WORK TO BE COMPLETED: Write out again the lines from the one holding "left ankle: (552, 510, -13)" through the end of the records, both included, multiplying each keypoint coordinate and depth value by 1.55 and rounding to whole numbers, with halves rounded up. Keep all other text and numbers, including the boxes, as they are, and leave the pictures out.
::: DATA FOR ANALYSIS
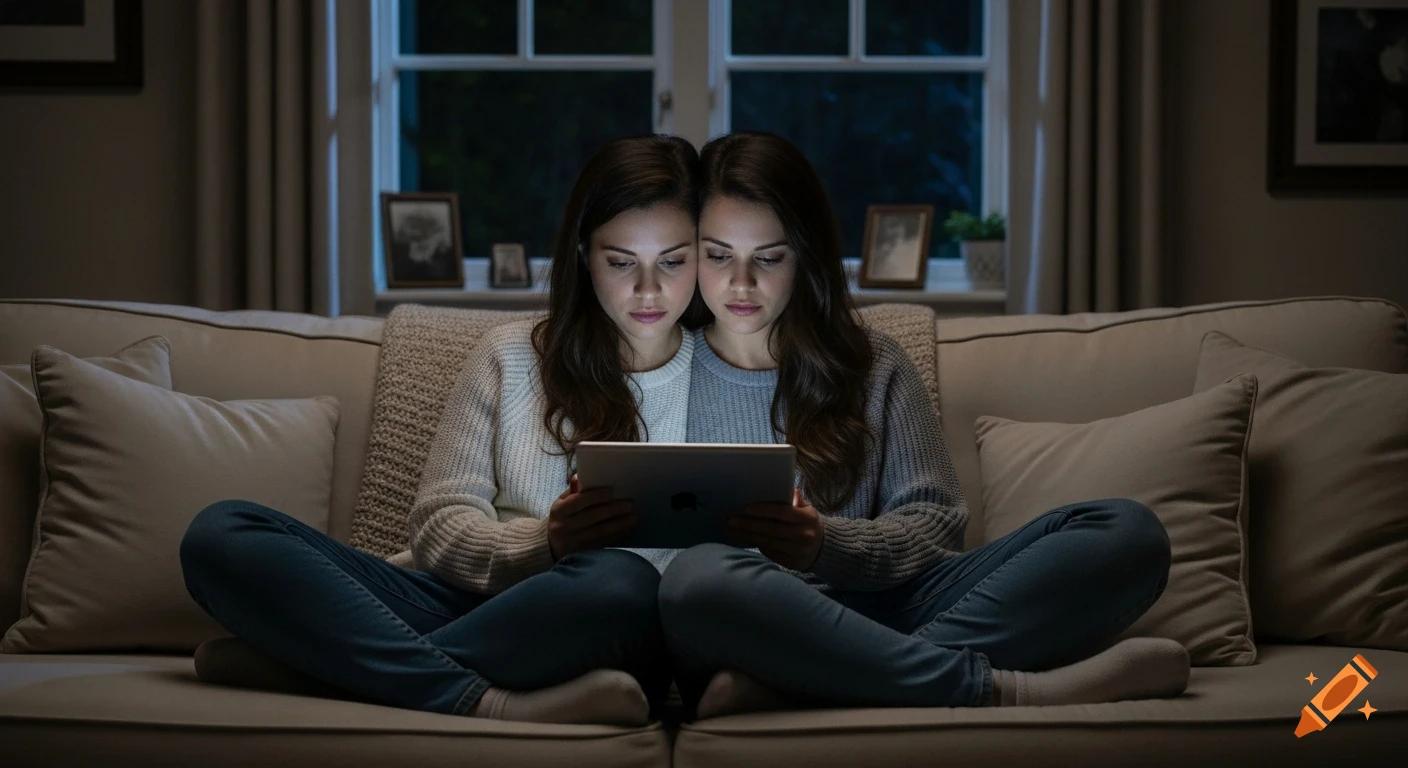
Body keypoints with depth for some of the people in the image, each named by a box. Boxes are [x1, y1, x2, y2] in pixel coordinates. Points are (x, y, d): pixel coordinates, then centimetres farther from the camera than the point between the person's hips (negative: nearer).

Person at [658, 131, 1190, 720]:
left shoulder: (874, 367, 17)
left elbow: (933, 523, 8)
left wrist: (826, 544, -12)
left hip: (881, 609, 4)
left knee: (1126, 531, -15)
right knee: (701, 577, -41)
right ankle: (1004, 687, -34)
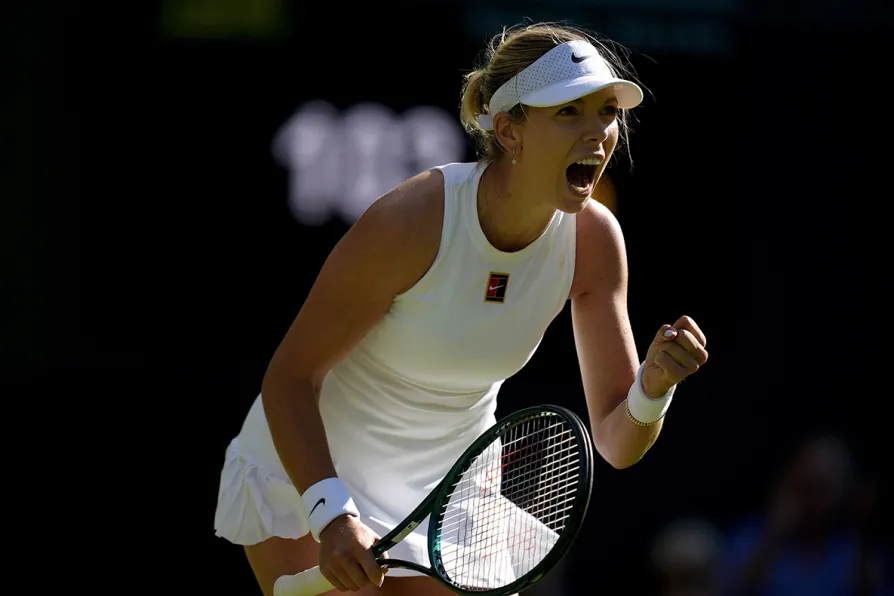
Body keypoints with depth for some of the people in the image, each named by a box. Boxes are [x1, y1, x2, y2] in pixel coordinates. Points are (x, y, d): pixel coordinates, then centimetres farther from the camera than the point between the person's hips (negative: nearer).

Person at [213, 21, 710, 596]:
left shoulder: (594, 239, -14)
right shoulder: (410, 223, -29)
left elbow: (616, 445, -11)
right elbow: (288, 379, -22)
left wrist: (655, 384, -33)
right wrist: (332, 517, -35)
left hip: (450, 483, 5)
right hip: (307, 468, -5)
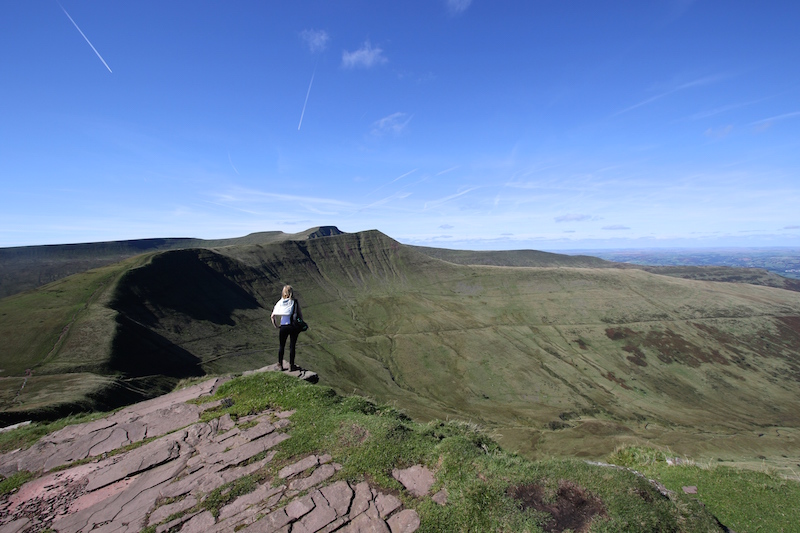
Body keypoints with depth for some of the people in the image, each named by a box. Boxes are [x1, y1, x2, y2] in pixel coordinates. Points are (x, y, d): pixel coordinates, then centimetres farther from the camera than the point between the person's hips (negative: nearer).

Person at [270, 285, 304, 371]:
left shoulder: (280, 302, 1)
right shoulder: (295, 302, -3)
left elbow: (272, 316, 1)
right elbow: (300, 315, -3)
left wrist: (276, 325, 14)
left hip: (283, 327, 1)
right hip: (294, 327, -1)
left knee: (282, 346, 16)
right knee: (292, 346, 9)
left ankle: (280, 365, 25)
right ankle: (291, 366, 16)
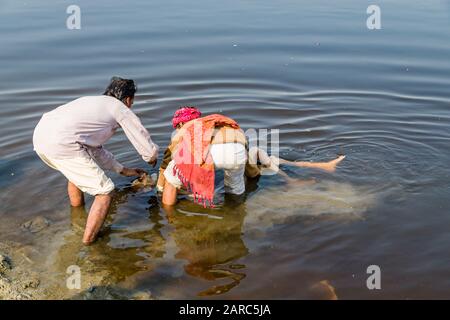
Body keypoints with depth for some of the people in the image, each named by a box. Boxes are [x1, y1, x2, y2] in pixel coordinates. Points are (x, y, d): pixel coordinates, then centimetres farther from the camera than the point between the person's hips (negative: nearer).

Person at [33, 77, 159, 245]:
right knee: (105, 191, 4)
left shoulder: (93, 102, 33)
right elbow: (149, 150, 14)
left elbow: (95, 150, 39)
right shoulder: (122, 110, 11)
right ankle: (89, 240, 11)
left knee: (77, 171, 37)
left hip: (39, 136, 9)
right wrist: (151, 158, 38)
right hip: (62, 145, -9)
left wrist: (122, 169, 43)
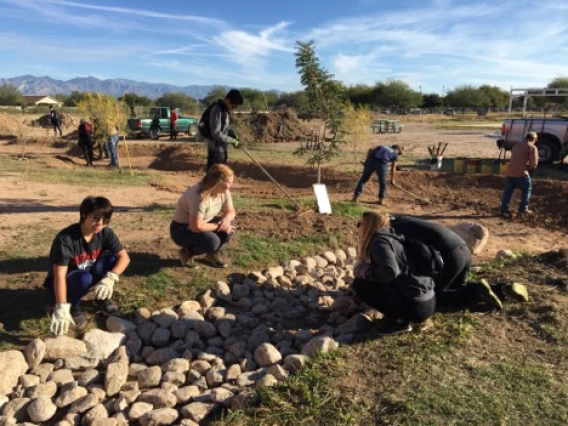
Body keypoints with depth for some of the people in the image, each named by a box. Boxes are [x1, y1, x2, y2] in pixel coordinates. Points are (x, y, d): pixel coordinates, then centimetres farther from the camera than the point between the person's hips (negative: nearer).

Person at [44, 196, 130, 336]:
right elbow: (59, 276, -34)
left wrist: (110, 278, -36)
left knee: (111, 260, -22)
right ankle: (72, 306, -5)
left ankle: (102, 298, 2)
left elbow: (124, 257, -18)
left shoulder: (105, 233, -15)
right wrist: (61, 308, -42)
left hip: (88, 273, 5)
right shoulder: (66, 238, -29)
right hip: (64, 284, -4)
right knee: (85, 278, -37)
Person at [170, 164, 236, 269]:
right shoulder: (199, 196, -34)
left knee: (229, 225, -12)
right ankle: (187, 253, -1)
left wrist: (226, 219, -22)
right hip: (181, 230, -8)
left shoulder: (223, 191, -9)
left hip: (202, 224, 8)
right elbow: (196, 227, -36)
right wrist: (218, 226, -23)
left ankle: (212, 254, 9)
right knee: (212, 241, -31)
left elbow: (230, 211, 2)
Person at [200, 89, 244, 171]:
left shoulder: (224, 109, 8)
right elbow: (216, 133, -24)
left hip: (222, 148, 10)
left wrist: (232, 134, 4)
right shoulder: (217, 110, -20)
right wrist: (232, 140, -17)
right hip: (216, 148, -10)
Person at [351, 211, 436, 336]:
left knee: (360, 284, -7)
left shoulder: (379, 240, -13)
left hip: (416, 306, -9)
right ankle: (398, 316, 10)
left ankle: (399, 321, -5)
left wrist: (365, 272, -13)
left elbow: (390, 271, -28)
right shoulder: (389, 237, 16)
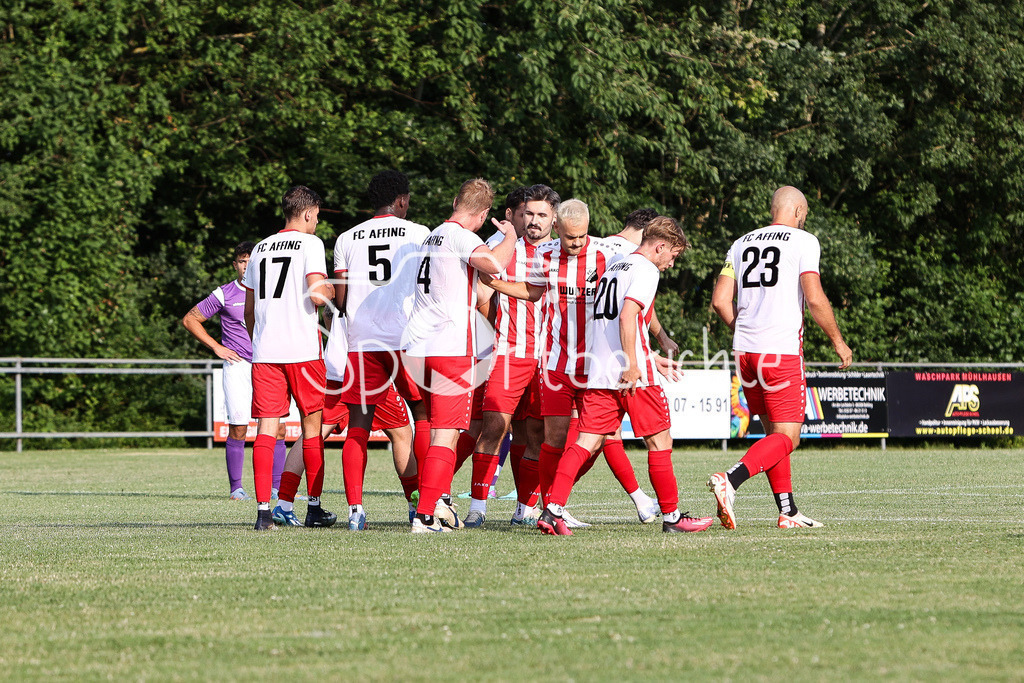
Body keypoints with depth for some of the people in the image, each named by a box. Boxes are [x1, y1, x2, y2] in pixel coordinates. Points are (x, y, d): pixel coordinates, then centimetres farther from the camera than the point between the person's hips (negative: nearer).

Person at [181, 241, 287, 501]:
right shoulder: (224, 295, 1)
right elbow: (189, 319, 7)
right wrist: (216, 347, 2)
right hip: (238, 366, -3)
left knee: (277, 429, -3)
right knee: (238, 428, -7)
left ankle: (277, 487, 3)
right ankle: (235, 487, 0)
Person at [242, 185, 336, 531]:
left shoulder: (261, 249, 15)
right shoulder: (310, 244, -3)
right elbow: (317, 295, -16)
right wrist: (332, 290, 6)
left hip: (265, 350, 4)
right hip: (302, 348, -4)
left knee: (266, 427, 0)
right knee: (312, 426, 7)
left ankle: (263, 511, -8)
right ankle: (314, 508, 11)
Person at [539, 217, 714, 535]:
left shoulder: (615, 267, 21)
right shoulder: (646, 270, -6)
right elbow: (628, 316, -19)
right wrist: (633, 366, -20)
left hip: (597, 372, 8)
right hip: (633, 376, -8)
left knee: (586, 442, 1)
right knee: (659, 440, 5)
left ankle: (552, 510, -13)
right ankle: (672, 516, 12)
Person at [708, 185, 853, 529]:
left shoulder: (741, 244, 14)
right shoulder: (803, 241, -2)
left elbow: (720, 301, 9)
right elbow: (814, 299, -11)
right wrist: (838, 341, 2)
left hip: (745, 349, 6)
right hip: (782, 351, -6)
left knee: (774, 432, 15)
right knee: (786, 439, -5)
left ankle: (788, 512, 13)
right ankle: (729, 481, -26)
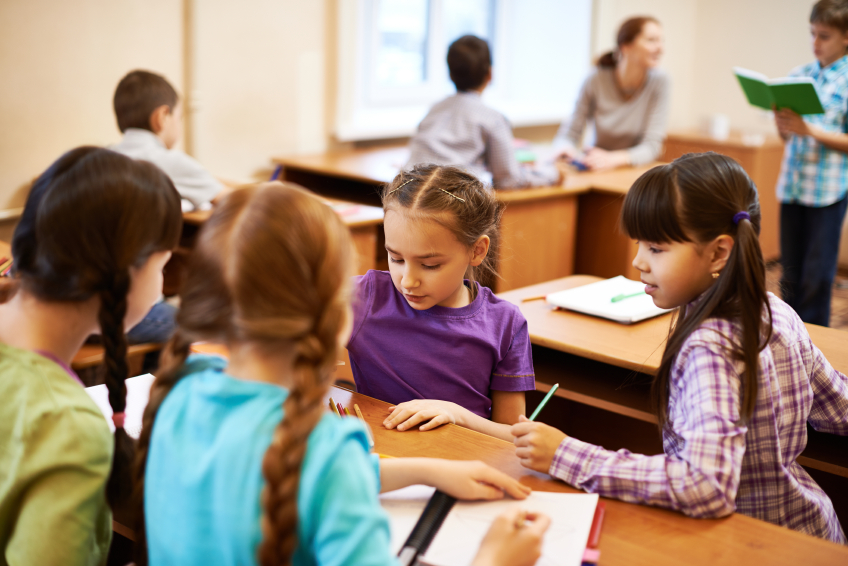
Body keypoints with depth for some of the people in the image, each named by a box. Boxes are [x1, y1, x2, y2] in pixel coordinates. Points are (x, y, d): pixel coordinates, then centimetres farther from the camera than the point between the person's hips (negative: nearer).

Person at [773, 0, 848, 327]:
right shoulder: (799, 76, 10)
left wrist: (809, 130, -18)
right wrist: (781, 121, -7)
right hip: (792, 185, 5)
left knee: (817, 274, 1)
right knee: (790, 272, 11)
::::::
SOLUTION TO THIS PROBLEM:
left ankle: (856, 791, -20)
right ankle: (1042, 800, 19)
Person at [708, 185, 853, 529]:
left shoulder: (1149, 378, 22)
right shoulder: (1245, 374, -3)
left elbow: (1116, 467, 14)
right elbow: (1262, 463, -17)
right wrist: (1299, 529, 3)
left hip: (1155, 541, 9)
right hip: (1212, 544, -9)
left knee: (1200, 670, 23)
right knee: (1218, 680, -8)
left ankle: (1221, 794, 20)
right ankle: (1130, 746, -40)
Body keypoints with depth for some of the people in the image, each named by a box. Boxes are [x1, y1, x2, y2] in pixel coordinates. Points are (x, y, d): pixel coordinates, then centimetres farther from the camera than the point between the person's hips (negative: nearer).

Person at [773, 0, 848, 327]:
right shoulder: (1238, 118, 16)
left wrist: (1254, 202, -28)
right wrist: (1211, 188, -11)
right hip: (1228, 287, 8)
left knee: (1266, 425, 2)
right knee: (1225, 422, 17)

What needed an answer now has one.